Соавторов на три года выслали в Сибирь: Масса – в Тобольск, Эрдмана – в Енисейск. По окончании ссылки Эрдману запретили возвратиться в Москву, и он поочередно жил в Рязани, Торжке, Вышнем Волочке, Калинине…

Что же спасло его от гибели? То, что могло и погубить, – остроумие.

Говорят, это именно он сочинил многие анекдоты о Сталине. А Сталин любил слушать анекдоты о самом себе и даже, как мне говорил А.И. Микоян, самодовольно похохатывал.

В общем, пристроили Эрдмана в провинциальный театр. Ему даже свидание с его мхатовской любовью разрешили, и на десять дней приехала к нему знаменитая красавица Ангелина Степанова. Через четверть века после смерти Эрдмана она согласилась издать книгу их переписки.

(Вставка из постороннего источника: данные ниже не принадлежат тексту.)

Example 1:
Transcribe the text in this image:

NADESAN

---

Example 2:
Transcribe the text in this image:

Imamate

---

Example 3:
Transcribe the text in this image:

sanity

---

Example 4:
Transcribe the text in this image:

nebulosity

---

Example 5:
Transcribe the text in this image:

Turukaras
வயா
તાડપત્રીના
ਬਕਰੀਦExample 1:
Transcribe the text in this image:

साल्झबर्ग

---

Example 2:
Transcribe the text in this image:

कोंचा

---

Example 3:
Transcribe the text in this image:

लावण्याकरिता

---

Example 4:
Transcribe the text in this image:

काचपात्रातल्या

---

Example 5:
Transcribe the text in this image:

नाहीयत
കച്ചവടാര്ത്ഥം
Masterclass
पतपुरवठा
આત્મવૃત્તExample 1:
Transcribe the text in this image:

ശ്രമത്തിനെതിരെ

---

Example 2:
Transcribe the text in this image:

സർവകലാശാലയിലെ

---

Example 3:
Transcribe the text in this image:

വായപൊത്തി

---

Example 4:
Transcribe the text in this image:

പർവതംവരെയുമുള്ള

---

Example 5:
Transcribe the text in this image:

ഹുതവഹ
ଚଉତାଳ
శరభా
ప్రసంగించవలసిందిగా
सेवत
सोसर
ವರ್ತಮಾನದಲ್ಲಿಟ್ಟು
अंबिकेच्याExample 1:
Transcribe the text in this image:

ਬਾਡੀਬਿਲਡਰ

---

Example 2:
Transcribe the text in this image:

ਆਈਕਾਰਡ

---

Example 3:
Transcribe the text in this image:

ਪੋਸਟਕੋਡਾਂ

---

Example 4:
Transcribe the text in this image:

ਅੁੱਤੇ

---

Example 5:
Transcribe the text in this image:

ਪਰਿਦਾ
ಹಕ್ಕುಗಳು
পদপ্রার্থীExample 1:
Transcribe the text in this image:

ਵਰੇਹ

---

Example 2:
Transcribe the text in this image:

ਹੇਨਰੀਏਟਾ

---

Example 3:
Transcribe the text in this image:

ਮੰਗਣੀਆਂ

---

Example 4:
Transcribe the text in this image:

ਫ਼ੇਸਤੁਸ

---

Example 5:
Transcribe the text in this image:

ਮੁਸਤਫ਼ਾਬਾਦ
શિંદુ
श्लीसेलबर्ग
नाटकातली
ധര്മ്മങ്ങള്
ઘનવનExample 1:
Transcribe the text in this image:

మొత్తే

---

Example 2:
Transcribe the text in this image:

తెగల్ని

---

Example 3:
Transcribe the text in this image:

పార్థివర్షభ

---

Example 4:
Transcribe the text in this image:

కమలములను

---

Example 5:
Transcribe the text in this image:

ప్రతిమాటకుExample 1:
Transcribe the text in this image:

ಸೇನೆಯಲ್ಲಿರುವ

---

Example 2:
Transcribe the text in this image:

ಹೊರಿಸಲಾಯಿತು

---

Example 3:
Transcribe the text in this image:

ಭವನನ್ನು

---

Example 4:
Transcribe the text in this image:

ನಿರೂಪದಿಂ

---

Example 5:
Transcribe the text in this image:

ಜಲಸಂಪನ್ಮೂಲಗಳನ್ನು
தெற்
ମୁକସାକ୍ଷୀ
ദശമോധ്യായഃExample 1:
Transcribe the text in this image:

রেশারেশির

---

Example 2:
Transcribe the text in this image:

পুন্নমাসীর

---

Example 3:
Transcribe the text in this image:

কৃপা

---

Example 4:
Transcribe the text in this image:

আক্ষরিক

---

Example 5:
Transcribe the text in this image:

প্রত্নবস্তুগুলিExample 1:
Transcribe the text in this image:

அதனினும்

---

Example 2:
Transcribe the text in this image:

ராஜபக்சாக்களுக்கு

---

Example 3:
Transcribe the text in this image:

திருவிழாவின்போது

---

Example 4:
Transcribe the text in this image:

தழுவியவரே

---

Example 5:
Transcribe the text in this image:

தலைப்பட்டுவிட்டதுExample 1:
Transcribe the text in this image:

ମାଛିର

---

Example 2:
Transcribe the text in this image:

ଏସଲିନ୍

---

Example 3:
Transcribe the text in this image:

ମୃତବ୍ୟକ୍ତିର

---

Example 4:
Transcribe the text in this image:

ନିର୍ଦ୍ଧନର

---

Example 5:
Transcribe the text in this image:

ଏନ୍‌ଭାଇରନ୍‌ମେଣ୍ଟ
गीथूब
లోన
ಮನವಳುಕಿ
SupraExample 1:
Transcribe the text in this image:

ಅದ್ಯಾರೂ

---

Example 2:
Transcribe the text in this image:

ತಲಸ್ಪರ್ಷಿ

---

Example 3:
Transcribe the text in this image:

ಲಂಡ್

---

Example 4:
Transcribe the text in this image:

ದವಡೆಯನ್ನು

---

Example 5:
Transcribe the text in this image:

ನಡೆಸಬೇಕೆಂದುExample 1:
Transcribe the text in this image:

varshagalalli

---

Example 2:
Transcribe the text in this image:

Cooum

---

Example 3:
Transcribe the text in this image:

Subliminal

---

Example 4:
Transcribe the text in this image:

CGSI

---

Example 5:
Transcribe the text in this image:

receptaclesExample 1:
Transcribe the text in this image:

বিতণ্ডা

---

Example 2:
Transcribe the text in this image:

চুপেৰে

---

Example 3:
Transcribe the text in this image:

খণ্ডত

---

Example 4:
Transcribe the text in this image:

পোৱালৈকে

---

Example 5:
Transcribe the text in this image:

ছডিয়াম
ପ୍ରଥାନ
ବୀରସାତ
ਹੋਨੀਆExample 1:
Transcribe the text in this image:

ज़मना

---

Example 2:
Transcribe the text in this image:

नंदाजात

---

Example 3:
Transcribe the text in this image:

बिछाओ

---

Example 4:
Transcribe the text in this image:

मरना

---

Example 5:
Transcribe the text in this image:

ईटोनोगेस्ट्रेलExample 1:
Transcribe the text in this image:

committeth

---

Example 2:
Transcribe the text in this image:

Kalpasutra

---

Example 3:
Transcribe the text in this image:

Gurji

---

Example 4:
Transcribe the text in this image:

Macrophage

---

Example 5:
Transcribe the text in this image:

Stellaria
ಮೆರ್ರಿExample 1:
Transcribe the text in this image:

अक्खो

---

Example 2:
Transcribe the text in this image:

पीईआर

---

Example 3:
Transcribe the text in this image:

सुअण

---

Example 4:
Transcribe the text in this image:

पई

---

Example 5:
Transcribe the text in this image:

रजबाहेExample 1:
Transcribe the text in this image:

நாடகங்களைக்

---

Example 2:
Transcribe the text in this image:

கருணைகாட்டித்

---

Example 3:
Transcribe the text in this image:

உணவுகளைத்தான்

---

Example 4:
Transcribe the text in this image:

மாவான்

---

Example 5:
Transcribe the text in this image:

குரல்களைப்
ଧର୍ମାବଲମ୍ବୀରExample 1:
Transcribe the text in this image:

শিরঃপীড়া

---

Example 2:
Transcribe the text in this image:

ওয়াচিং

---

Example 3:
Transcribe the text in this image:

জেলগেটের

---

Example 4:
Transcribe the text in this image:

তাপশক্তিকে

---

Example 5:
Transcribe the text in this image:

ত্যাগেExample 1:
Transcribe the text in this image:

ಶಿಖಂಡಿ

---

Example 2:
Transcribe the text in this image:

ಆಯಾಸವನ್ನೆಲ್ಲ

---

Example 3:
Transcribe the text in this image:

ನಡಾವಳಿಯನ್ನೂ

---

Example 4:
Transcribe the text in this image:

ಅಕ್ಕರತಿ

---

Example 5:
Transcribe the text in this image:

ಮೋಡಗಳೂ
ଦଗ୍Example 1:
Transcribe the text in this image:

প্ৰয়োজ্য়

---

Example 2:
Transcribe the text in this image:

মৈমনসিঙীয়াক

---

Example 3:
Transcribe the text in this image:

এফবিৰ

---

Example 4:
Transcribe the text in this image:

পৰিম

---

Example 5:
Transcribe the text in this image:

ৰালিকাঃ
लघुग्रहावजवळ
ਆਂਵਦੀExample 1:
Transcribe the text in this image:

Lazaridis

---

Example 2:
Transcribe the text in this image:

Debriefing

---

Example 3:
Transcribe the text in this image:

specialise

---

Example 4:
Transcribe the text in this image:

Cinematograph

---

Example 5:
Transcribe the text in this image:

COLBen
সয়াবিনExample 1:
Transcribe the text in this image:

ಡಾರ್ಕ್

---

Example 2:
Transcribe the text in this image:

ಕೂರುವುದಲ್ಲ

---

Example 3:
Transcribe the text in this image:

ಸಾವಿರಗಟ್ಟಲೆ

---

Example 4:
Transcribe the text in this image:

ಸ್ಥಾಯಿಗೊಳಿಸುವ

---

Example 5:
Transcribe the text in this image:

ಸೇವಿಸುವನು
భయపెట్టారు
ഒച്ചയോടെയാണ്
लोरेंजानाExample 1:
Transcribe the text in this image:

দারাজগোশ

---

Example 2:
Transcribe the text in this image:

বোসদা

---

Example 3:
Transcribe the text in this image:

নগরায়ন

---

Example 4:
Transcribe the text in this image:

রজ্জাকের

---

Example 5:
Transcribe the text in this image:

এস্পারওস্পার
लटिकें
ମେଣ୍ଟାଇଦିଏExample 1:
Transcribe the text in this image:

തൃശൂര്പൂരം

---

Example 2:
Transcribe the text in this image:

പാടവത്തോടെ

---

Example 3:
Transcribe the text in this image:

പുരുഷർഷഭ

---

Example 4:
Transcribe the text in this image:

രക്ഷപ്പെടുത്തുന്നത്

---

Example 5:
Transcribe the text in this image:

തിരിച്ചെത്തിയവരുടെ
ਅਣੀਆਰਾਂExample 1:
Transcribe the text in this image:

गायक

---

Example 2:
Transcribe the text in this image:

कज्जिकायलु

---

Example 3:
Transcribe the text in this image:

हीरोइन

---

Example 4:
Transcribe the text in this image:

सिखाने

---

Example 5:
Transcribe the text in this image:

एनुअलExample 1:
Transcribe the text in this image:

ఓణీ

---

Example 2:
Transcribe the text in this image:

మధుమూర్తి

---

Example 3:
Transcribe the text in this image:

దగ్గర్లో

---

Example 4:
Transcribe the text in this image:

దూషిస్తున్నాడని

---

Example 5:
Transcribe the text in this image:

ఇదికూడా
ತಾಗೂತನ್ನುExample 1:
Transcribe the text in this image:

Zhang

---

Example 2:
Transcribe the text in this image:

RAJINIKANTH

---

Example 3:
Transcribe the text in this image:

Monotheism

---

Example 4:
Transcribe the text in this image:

Эрдману достались чисто советские качели. Был фильм Григория Александрова «Волга-Волга» (1938), в титрах которого имя Эрдмана-сценариста не появилось. И был первый отечественный вестерн с Сергеем Гурзо «Смелые люди» (1950), за сценарий которого Эрдман (вместе с Михаилом Вольпиным) получил Сталинскую премию.

А еще был сценарий когда-то моего любимого фильма «Актриса» (тоже в соавторстве с Вольпиным), где бесподобно танцевал Владимир Шишкин. Были блестящие куплеты к водевилю «Лев Гурыч Синичкин». Была пьеса по мотивам либретто «Летучей мыши» и многое другое.

Но это не означает, что Эрдман из мятежника стал поддакивателем. На одном из худсоветов известный своим садистским ханжеством секретарь ЦК Ильичев, намекая на Сталина, позволил себе сказать строптивому Эрдману:

– Вы что тут острите, не знаете, кто этот художественный совет создал?

Эрдман ответил примерно так:

– Я острил, ибо думал, что это художественный совет, но теперь понял, что это такое, и поэтому умолкаю…

Любимов писал, что спектакль по есенинскому «Пугачеву» без интермедий не получился бы – нужны были скрепы для поэтических кусков. И Эрдман на моих глазах гениально сделал эти скрепы из дневников и писем императрицы Екатерины, из всей истории с ханжески угодливым устройством потемкинских деревень, не только исторических, но и современных.

В Театре на Таганке после читки «Пугачева» с интермедиями Николая Эрдмана и частушками Владимира Высоцкого Эрдман вдруг спросил:

– Володя, а как вы пишете свои песни?

– Я? – удивился Высоцкий. – На магнитофон, – и добавил для симметрии: – А вы, Николай Робертович?

– А я – на века.

Как раз 69 лет назад, 31 декабря 1941 года, Эрдман и Вольпин получили вызов из Саратова в Москву, в Ансамбль песни и пляски НКВД.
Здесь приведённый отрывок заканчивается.